1 Merck Research Laboratories, Boston, MA, USA.
2 Diversigen, Inc. Houston, TX, USA.
Innate Immun. 2019 Feb;25(2):132-143. doi: 10.1177/1753425919826367.
Crohn's disease (CD) is a chronic disorder of the gastrointestinal tract characterized by inflammation and intestinal epithelial injury. Loss of function mutations in the intracellular bacterial sensor NOD2 are major risk factors for the development of CD. In the absence of robust bacterial recognition by NOD2 an inflammatory cascade is initiated through alternative PRRs leading to CD. In the present study, MCC950, a specific small molecule inhibitor of NLR pyrin domain-containing protein 3 (NLRP3), abrogated dextran sodium sulfate (DSS)-induced intestinal inflammation in Nod2 mice. NLRP3 inflammasome formation was observed at a higher rate in NOD2-deficient small intestinal lamina propria cells after insult by DSS. NLRP3 complex formation led to an increase in IL-1β secretion in both the small intestine and colon of Nod2ko mice. This increase in IL-1β secretion in the intestine was attenuated by MCC950 leading to decreased disease severity in Nod2ko mice. Our work suggests that NLRP3 inflammasome activation may be a key driver of intestinal inflammation in the absence of functional NOD2. NLRP3 pathway inhibition can prevent intestinal inflammation in the absence of robust NOD2 signaling.
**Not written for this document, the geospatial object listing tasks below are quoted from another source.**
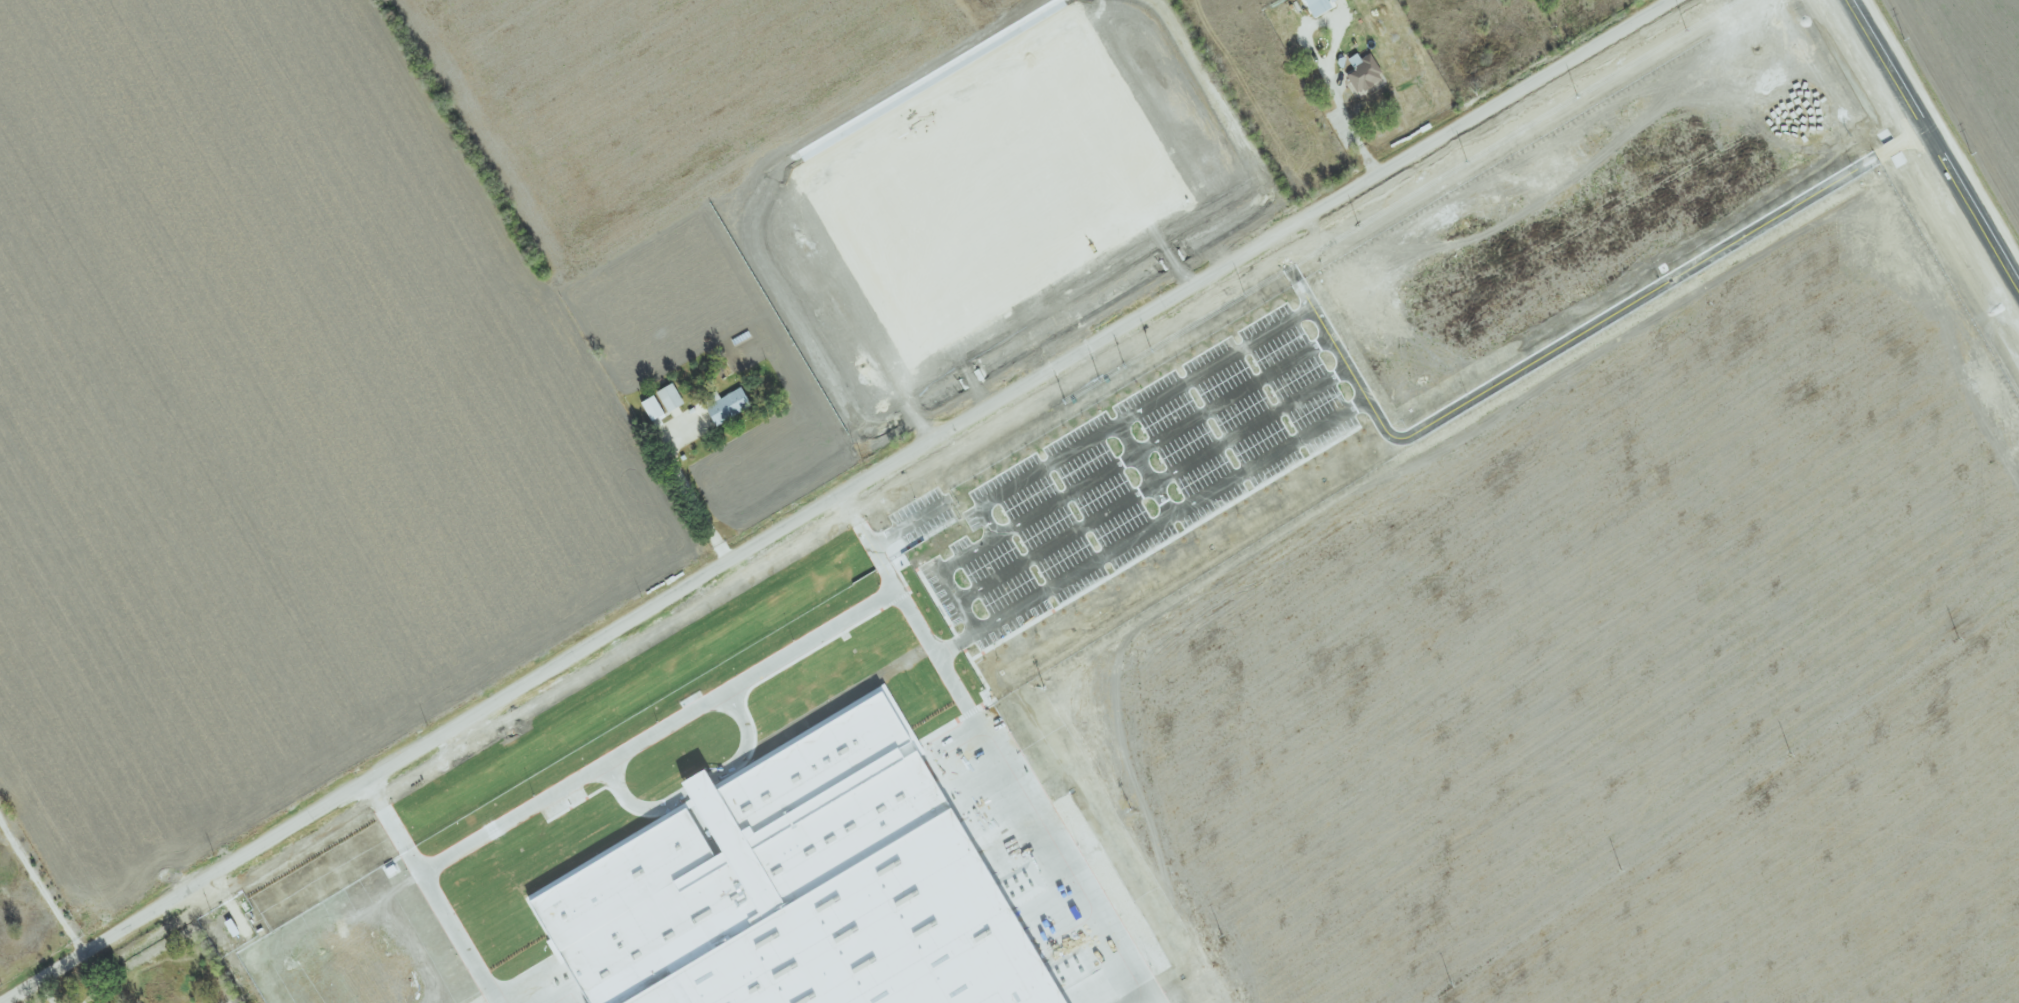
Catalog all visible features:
building: (1328, 1)
building: (1314, 7)
road: (1319, 67)
building: (1361, 72)
road: (1942, 133)
road: (1369, 381)
building: (672, 398)
building: (730, 405)
building: (656, 408)
road: (693, 493)
road: (837, 499)
road: (40, 885)
road: (93, 977)
road: (44, 992)

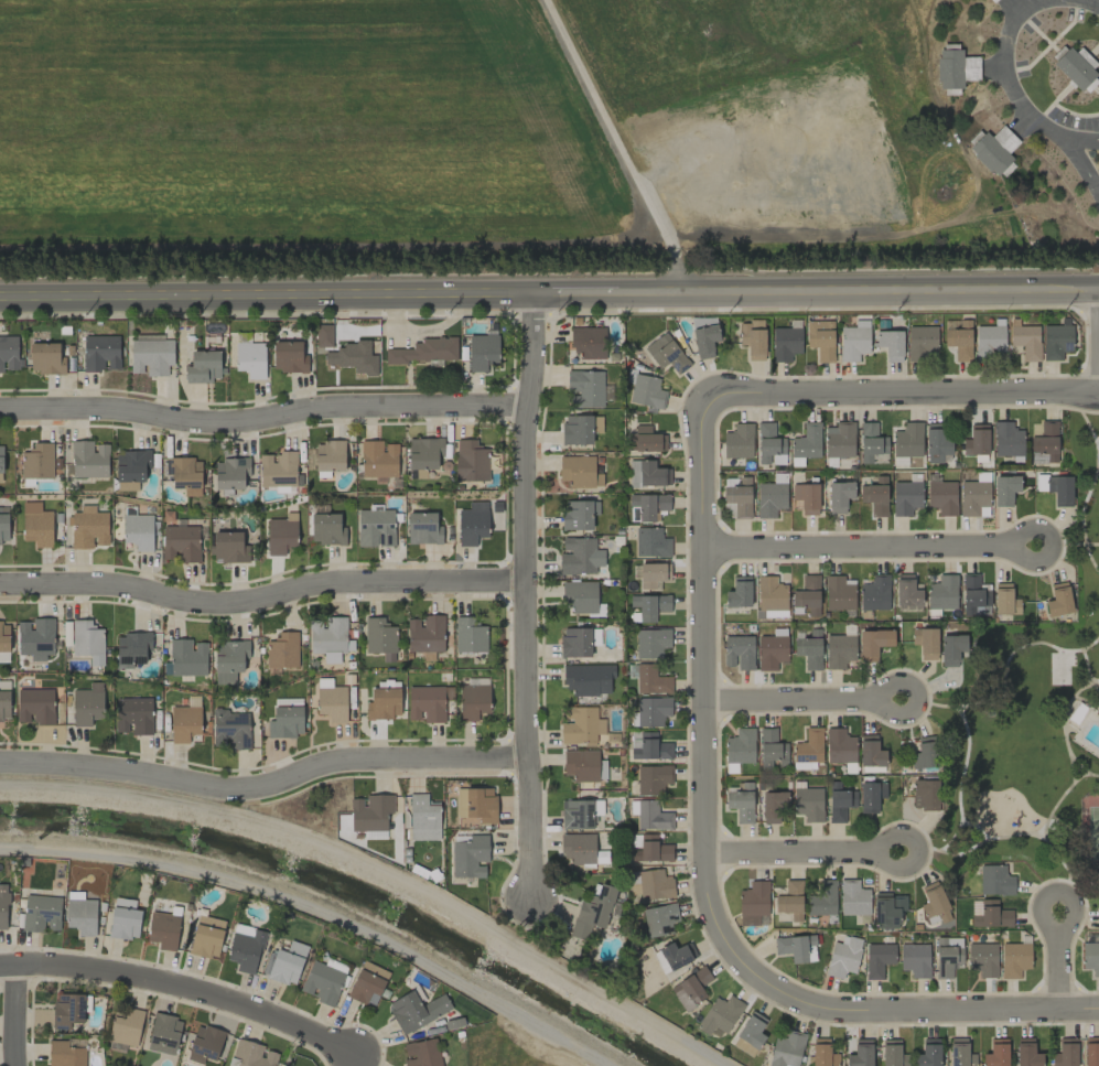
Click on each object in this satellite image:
road: (1093, 2)
road: (998, 65)
building: (1075, 67)
building: (955, 69)
road: (1071, 138)
road: (622, 146)
building: (993, 148)
road: (1081, 165)
road: (549, 298)
building: (323, 335)
building: (752, 339)
building: (820, 339)
building: (990, 339)
building: (1025, 339)
building: (921, 340)
building: (959, 340)
building: (1056, 340)
building: (705, 341)
building: (786, 341)
building: (854, 341)
building: (587, 342)
building: (889, 344)
building: (423, 351)
building: (482, 351)
building: (101, 353)
building: (666, 354)
building: (151, 356)
building: (290, 356)
building: (352, 357)
building: (47, 358)
building: (251, 359)
building: (204, 366)
building: (585, 389)
building: (646, 391)
road: (264, 420)
building: (579, 429)
building: (648, 439)
building: (839, 440)
building: (907, 440)
building: (976, 440)
building: (1006, 440)
building: (738, 441)
building: (870, 442)
building: (935, 443)
building: (1045, 443)
building: (806, 444)
building: (769, 445)
building: (424, 455)
building: (1, 456)
building: (329, 456)
building: (89, 459)
building: (378, 459)
building: (37, 461)
building: (470, 461)
building: (132, 465)
building: (278, 468)
building: (579, 471)
building: (231, 473)
building: (185, 474)
building: (647, 474)
building: (1043, 483)
building: (1004, 490)
building: (1062, 491)
building: (771, 496)
building: (839, 496)
building: (875, 496)
building: (975, 496)
building: (736, 497)
building: (806, 497)
building: (905, 497)
building: (941, 497)
building: (649, 506)
building: (578, 514)
building: (472, 523)
building: (4, 525)
building: (37, 527)
building: (88, 527)
building: (375, 528)
building: (423, 528)
building: (326, 529)
building: (138, 531)
road: (1050, 534)
building: (280, 535)
building: (180, 543)
building: (651, 543)
road: (859, 545)
building: (229, 546)
building: (579, 556)
building: (650, 574)
building: (906, 591)
road: (527, 593)
building: (738, 593)
building: (770, 593)
building: (874, 593)
building: (942, 593)
building: (807, 594)
building: (838, 594)
building: (579, 596)
building: (974, 596)
road: (262, 599)
building: (1004, 600)
building: (1058, 600)
building: (650, 606)
building: (772, 614)
building: (425, 634)
building: (4, 636)
building: (36, 636)
building: (469, 636)
building: (328, 638)
building: (379, 638)
building: (87, 641)
building: (574, 642)
building: (925, 642)
building: (651, 643)
building: (873, 643)
building: (134, 648)
building: (951, 649)
building: (282, 650)
building: (809, 650)
building: (839, 651)
building: (738, 652)
building: (771, 652)
building: (188, 657)
building: (230, 660)
road: (702, 668)
building: (587, 679)
building: (651, 680)
building: (387, 683)
road: (881, 689)
road: (790, 698)
building: (473, 701)
building: (332, 703)
building: (383, 703)
building: (427, 703)
building: (87, 704)
building: (4, 705)
building: (35, 705)
building: (652, 711)
building: (1097, 713)
building: (133, 715)
building: (285, 722)
building: (184, 723)
building: (580, 725)
building: (230, 729)
building: (740, 746)
building: (839, 746)
building: (771, 749)
building: (808, 749)
building: (870, 751)
building: (923, 755)
building: (580, 765)
building: (652, 779)
road: (265, 787)
building: (925, 794)
building: (870, 796)
building: (740, 801)
building: (839, 802)
building: (808, 803)
building: (476, 804)
building: (773, 806)
building: (370, 812)
building: (581, 815)
building: (649, 815)
building: (423, 818)
building: (374, 834)
road: (920, 841)
building: (577, 848)
building: (653, 849)
road: (791, 850)
building: (469, 857)
road: (377, 871)
building: (995, 880)
building: (650, 884)
building: (823, 899)
building: (790, 900)
building: (854, 900)
building: (753, 903)
building: (934, 904)
building: (4, 910)
building: (884, 911)
building: (592, 912)
building: (41, 913)
building: (990, 914)
building: (81, 915)
building: (124, 919)
building: (659, 919)
building: (163, 930)
building: (206, 937)
building: (245, 948)
building: (796, 948)
building: (673, 956)
building: (947, 956)
building: (843, 957)
road: (1057, 957)
building: (1090, 957)
building: (877, 959)
building: (982, 959)
building: (1014, 959)
building: (915, 960)
building: (284, 963)
road: (177, 983)
building: (322, 983)
building: (367, 984)
building: (691, 988)
building: (68, 1010)
building: (416, 1010)
road: (11, 1015)
building: (719, 1015)
building: (126, 1027)
building: (752, 1030)
building: (164, 1034)
building: (204, 1044)
building: (743, 1047)
building: (786, 1049)
building: (1091, 1051)
building: (421, 1053)
building: (822, 1053)
building: (860, 1053)
building: (928, 1053)
building: (960, 1053)
building: (996, 1053)
building: (1026, 1053)
building: (1065, 1053)
building: (65, 1054)
building: (892, 1054)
克罗恩病(CD)是一种慢性胃肠道疾病,其特征为炎症和肠道上皮损伤。细胞内细菌传感器 NOD2 的功能丧失突变是 CD 发展的主要危险因素。在 NOD2 无法识别细菌的情况下,通过替代 PRRs 引发炎症级联反应,导致 CD。在本研究中,NLR pyrin 结构域蛋白 3(NLRP3)的特异性小分子抑制剂 MCC950 可消除 Nod2 小鼠的葡聚糖硫酸钠(DSS)诱导的肠道炎症。在受到 DSS 刺激后,NOD2 缺陷的小肠固有层细胞中观察到 NLRP3 炎性小体形成的速度更快。NLRP3 复合物的形成导致 Nod2ko 小鼠的小肠和结肠中 IL-1β 的分泌增加。MCC950 可减弱这种 IL-1β 分泌的增加,从而减轻 Nod2ko 小鼠的疾病严重程度。我们的工作表明,在缺乏功能性 NOD2 的情况下,NLRP3 炎性小体的激活可能是肠道炎症的关键驱动因素。NLRP3 途径的抑制可以在缺乏强大的 NOD2 信号的情况下预防肠道炎症。